Cover tape 52 is formed using a transparent high molecular weight film or the like. As indicated by a broken line in FIG. 4, cover tape 52 covers the upper surface of base tape 51 and prevents component P accommodated in cavity 511 from falling off. Base tape 51 and cover tape 52 are joined to each other at joining portion 501 and joining portion 502 provided on both sides (the first side and the second side) of component supply tape 50 in the width direction with cavity 511 interposed therebetween. Here, joining portion 501 and joining portion 502 are provided on a first side of component supply tape 50 in the width direction with respect to feed hole 512.

Feeder main body 31 is a thin box-shaped member formed of a transparent or non-transparent resin plate, a metal plate, or the like. Although not illustrated, a side surface of feeder main body 31 is provided to be openable and closable, and as illustrated in FIG. 3, drive sprocket 32, manual sprocket 33, tape pressing section 34, peeling section 35, and reel holding device 40 are disposed inside feeder main body 31.

Drive sprocket 32 is a sprocket that can mesh with feed hole 512 provided in base tape 51 of component supply tape 50, and is rotatably provided in feeder main body 31. Motor 321 (for example, a stepping motor or the like) is connected to drive sprocket 32 via multiple gears (not illustrated). Accordingly, drive sprocket 32 is driven by motor 321 to pitch feed component supply tape 50, thereby conveying component P to component supply position Ps.

**Given records:**
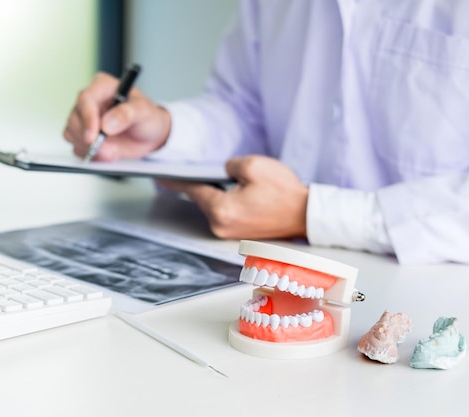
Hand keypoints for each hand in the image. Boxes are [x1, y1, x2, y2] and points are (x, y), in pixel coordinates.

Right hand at [64, 72, 171, 160]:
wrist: (148, 136)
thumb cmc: (147, 118)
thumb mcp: (144, 112)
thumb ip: (127, 114)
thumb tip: (107, 123)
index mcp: (103, 86)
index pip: (86, 99)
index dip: (87, 118)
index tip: (93, 137)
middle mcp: (90, 101)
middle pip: (75, 118)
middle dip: (89, 139)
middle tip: (108, 150)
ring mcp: (84, 118)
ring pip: (72, 133)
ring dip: (89, 148)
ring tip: (112, 151)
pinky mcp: (83, 134)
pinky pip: (76, 145)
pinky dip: (89, 154)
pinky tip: (106, 153)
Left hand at [158, 155, 308, 239]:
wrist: (306, 215)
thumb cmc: (284, 193)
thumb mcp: (255, 166)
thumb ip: (230, 164)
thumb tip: (223, 170)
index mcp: (222, 209)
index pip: (193, 190)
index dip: (177, 181)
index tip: (162, 176)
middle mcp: (221, 225)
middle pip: (202, 199)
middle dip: (200, 183)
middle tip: (193, 171)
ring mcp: (229, 232)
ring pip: (213, 206)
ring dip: (214, 193)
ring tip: (218, 179)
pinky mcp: (238, 233)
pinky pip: (224, 213)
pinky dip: (223, 202)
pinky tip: (230, 191)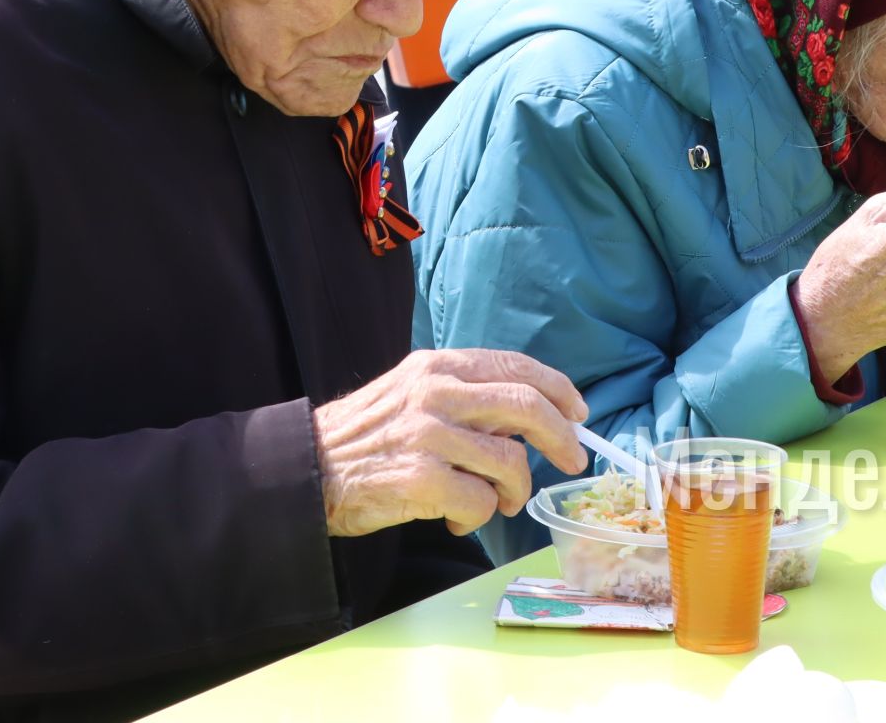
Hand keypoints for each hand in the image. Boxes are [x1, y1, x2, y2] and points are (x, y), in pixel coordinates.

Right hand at [312, 349, 588, 538]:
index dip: (557, 389)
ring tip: (495, 502)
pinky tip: (456, 519)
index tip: (578, 413)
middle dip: (560, 437)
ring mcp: (428, 435)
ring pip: (510, 463)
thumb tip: (530, 418)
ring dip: (512, 491)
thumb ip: (465, 397)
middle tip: (570, 460)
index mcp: (437, 366)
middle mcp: (435, 393)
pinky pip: (481, 503)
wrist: (307, 468)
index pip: (515, 367)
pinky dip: (479, 517)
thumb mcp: (412, 394)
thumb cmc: (367, 437)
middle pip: (526, 407)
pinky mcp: (421, 479)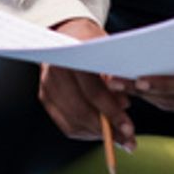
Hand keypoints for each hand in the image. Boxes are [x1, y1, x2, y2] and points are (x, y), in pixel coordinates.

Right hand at [38, 18, 136, 150]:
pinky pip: (66, 124)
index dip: (111, 112)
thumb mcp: (109, 50)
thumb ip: (117, 74)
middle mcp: (54, 71)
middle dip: (107, 129)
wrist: (69, 34)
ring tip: (118, 138)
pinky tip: (101, 132)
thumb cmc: (94, 42)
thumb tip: (123, 105)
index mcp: (71, 55)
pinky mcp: (45, 97)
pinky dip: (86, 132)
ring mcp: (47, 86)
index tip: (128, 128)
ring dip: (98, 134)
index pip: (92, 90)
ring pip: (72, 121)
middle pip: (81, 109)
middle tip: (127, 140)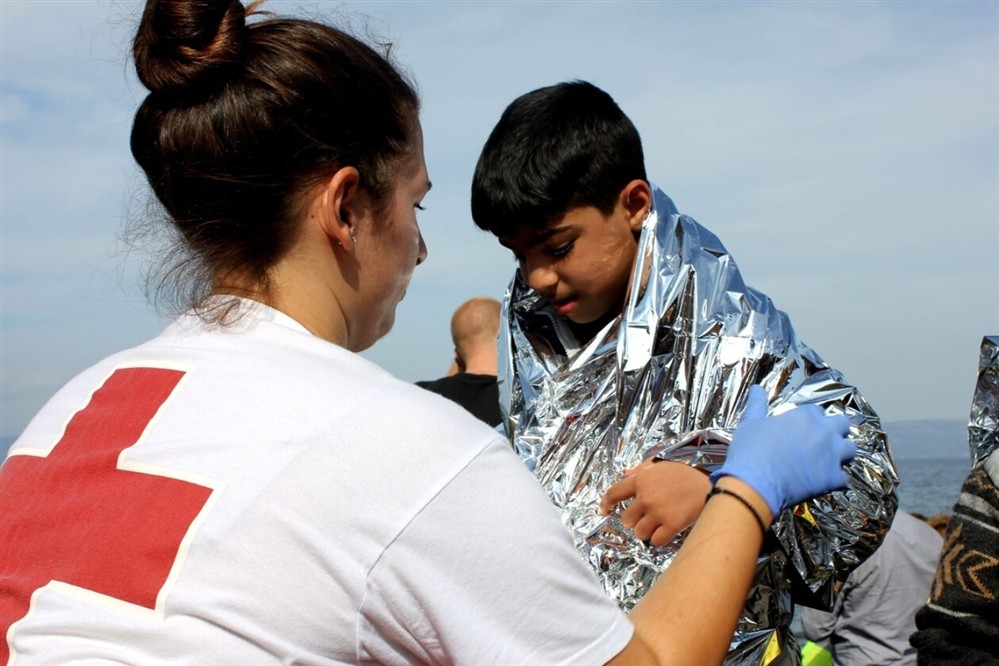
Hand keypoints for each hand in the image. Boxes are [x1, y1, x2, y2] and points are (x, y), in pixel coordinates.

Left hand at [600, 461, 711, 545]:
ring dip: (646, 531)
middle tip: (645, 517)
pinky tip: (666, 531)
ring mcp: (658, 512)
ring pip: (639, 533)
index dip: (606, 503)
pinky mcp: (671, 526)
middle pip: (626, 519)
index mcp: (642, 480)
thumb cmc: (686, 476)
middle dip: (633, 520)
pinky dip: (659, 539)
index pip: (614, 493)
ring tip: (657, 525)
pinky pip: (655, 541)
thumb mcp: (662, 466)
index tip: (604, 509)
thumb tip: (625, 473)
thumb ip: (642, 469)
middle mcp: (646, 497)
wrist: (709, 488)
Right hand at [711, 385, 855, 514]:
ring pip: (852, 449)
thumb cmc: (751, 450)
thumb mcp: (750, 423)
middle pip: (843, 424)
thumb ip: (757, 405)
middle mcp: (824, 432)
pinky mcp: (833, 478)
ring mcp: (832, 455)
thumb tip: (756, 388)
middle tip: (821, 440)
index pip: (818, 411)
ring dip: (842, 453)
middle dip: (835, 430)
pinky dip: (835, 479)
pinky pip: (844, 478)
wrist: (755, 483)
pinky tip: (824, 482)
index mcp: (806, 416)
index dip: (811, 419)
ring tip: (828, 460)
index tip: (802, 428)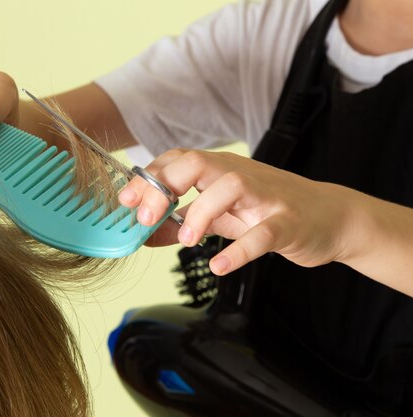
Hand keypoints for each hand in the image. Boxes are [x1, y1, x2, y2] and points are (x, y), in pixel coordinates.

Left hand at [118, 149, 350, 275]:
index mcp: (220, 171)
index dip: (147, 177)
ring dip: (199, 213)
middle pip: (197, 163)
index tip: (125, 202)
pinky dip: (239, 250)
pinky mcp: (288, 222)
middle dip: (164, 186)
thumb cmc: (269, 211)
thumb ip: (185, 220)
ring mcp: (266, 197)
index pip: (177, 161)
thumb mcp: (222, 216)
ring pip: (229, 187)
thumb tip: (145, 233)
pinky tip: (219, 265)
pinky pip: (263, 233)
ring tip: (187, 240)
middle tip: (146, 218)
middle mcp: (240, 176)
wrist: (330, 218)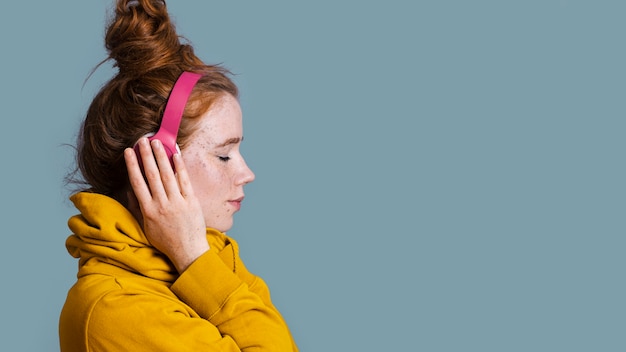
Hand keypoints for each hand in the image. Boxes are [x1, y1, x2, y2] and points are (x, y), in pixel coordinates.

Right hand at [124, 137, 208, 272]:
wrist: (188, 251)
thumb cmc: (166, 241)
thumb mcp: (146, 227)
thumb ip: (137, 209)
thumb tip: (130, 191)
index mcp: (149, 211)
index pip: (137, 183)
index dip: (132, 165)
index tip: (128, 151)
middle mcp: (162, 204)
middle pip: (152, 175)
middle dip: (146, 156)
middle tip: (142, 140)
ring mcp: (178, 202)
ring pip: (167, 175)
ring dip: (161, 157)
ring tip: (157, 143)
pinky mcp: (192, 202)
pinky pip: (185, 181)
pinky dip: (180, 167)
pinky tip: (176, 155)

**Explore the material:**
#1 Decide whether each statement that follows agrees with the tape feeder text, answering yes or no and quoting the deciding words from the text. (a) Cover tape 52 is made of a transparent high molecular weight film or the like. (b) Motor 321 is connected to drive sprocket 32 directly, with no gears between them. (c) A side surface of feeder main body 31 can be opened and closed.
#2 Pick up the tape feeder text after its final sentence and carry it forward.

**Written responses:**
#1
(a) Yes: "Cover tape 52 is formed using a transparent high molecular weight film or the like."
(b) No: "Motor 321 (for example, a stepping motor or the like) is connected to drive sprocket 32 via multiple gears (not illustrated)."
(c) Yes: "a side surface of feeder main body 31 is provided to be openable and closable"

#2
Here, component supply position Ps, when viewed from a rotational axis direction (X-axis direction) of drive sprocket 32, is provided above a position where drive sprocket 32 is disposed. Accordingly, in tape feeder 30, since an engaging position of component supply tape 50 and drive sprocket 32 can be disposed at a position close to component supply position Ps, tape feeder 30 increases positioning accuracy of component P to be conveyed to component supply position Ps.

Manual sprocket 33 is a sprocket that can mesh with feed hole 512 provided in base tape 51, and is provided between reel holding device 40 and tape pressing section 34 in a conveyance direction of component supply tape 50. Manual sprocket 33 is used when component supply tape 50 drawn out from reel R is conveyed to the engaging position with drive sprocket 32 after new reel R is mounted on reel holding device 40. Therefore, manual sprocket 33 is provided with knob section 331 so that the manual operation by an operator is possible.

Tape pressing section 34 guides component supply tape 50 drawn out from reel R such that component P is conveyed to component supply position Ps. Until component P reaches component supply position Ps, peeling section 35 peels off cover tape 52 from base tape 51 and brings component P accommodated in cavity 511 into a state where component P can be picked up by suction nozzle 235 (refer to FIG. 2).

Here, an operation performed when new reel R is mounted on reel holding device 40 in tape feeder 30 will be briefly described. After mounting new reel R on reel holding device 40, the operator draws out component supply tape 50 from reel R and engages feed hole 512 with manual sprocket 33. Thereafter, the operator rotates manual sprocket 33 by operating knob section 331. Accordingly, component supply tape 50 is conveyed toward the engaging position with drive sprocket 32. Then, by engaging conveyed component supply tape 50 with drive sprocket 32, tape feeder 30 is in a state in which pitch feeding of component supply tape 50 by drive sprocket 32 is possible.

Details of the configuration and operation of tape feeder 30 can be referred to, for example, contents described in WO 2019/229993A1 or the like.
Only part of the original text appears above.